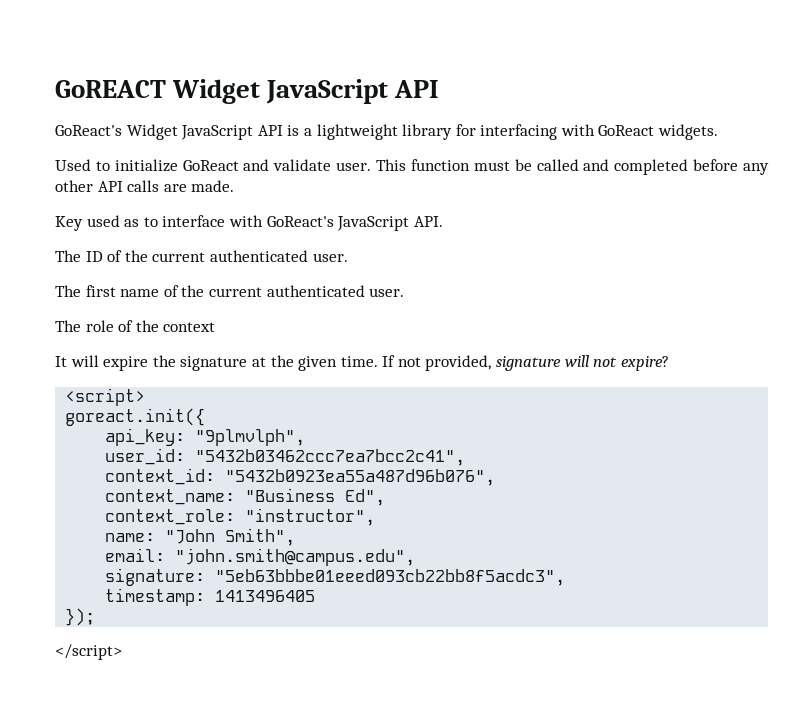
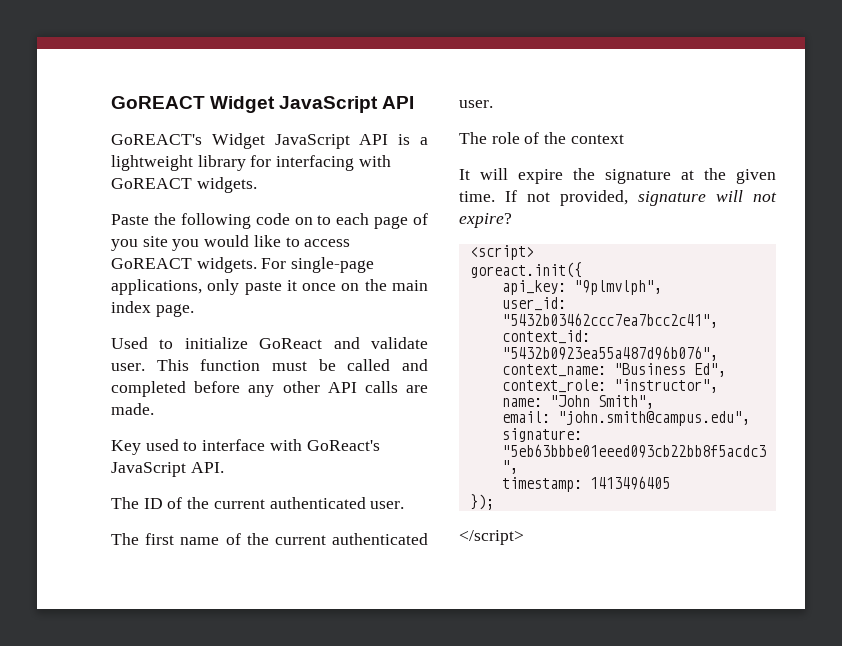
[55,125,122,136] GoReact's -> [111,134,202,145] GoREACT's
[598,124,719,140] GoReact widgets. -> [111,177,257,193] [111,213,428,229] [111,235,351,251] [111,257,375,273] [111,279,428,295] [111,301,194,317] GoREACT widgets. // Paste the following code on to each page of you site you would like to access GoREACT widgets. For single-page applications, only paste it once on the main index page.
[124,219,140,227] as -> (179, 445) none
---*---
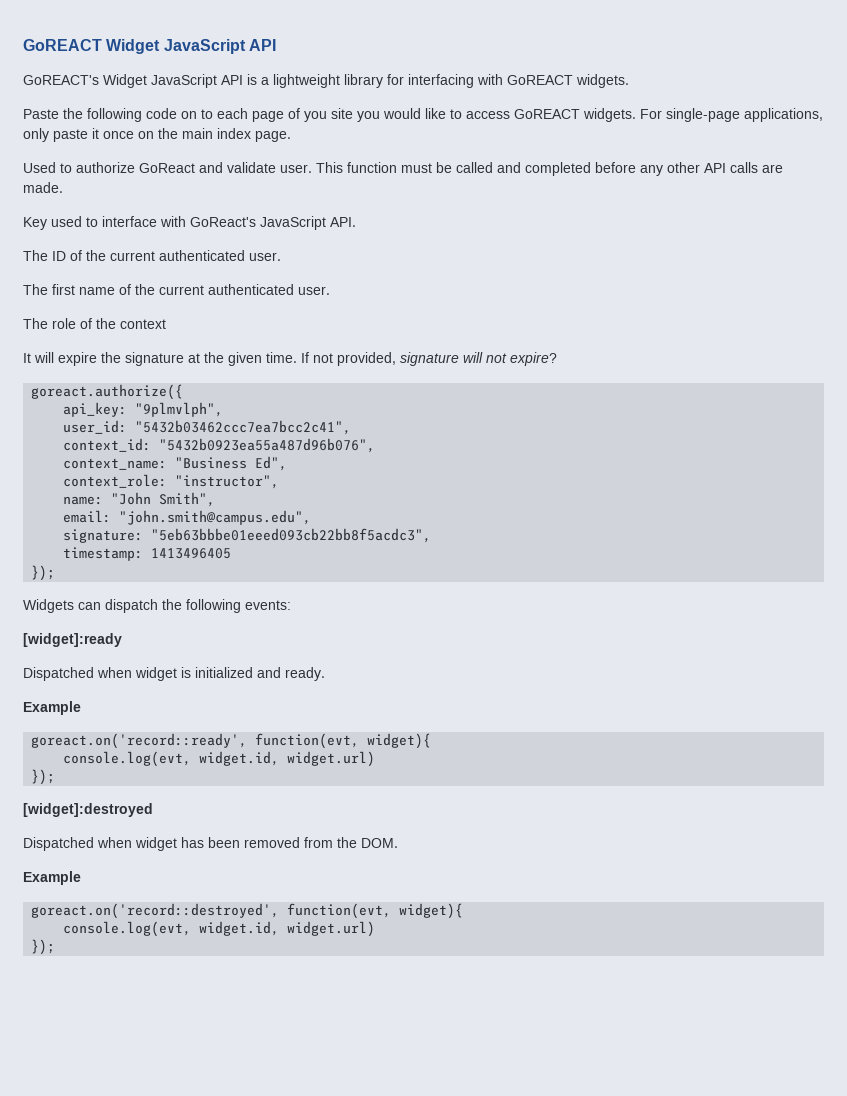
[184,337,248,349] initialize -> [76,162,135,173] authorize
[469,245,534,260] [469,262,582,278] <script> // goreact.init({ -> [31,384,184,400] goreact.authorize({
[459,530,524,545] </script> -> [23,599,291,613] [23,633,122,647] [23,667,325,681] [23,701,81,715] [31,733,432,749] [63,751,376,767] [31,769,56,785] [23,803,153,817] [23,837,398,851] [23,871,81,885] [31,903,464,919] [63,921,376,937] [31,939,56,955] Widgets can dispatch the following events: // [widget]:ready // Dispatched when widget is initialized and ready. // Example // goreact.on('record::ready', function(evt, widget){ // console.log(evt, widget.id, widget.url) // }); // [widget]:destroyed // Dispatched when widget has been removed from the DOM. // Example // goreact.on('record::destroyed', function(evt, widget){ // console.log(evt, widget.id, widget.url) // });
---*---
TASK ITEM — The lines above, starting at the one with "[598,124,719,140] GoReact widgets." and ending at the one with "[124,219,140,227] as -> (179, 445) none", are the only ones to return, exactly as written.

ANSWER SPACE —
[598,124,719,140] GoReact widgets. -> [111,177,257,193] [111,213,428,229] [111,235,351,251] [111,257,375,273] [111,279,428,295] [111,301,194,317] GoREACT widgets. // Paste the following code on to each page of you site you would like to access GoREACT widgets. For single-page applications, only paste it once on the main index page.
[124,219,140,227] as -> (179, 445) none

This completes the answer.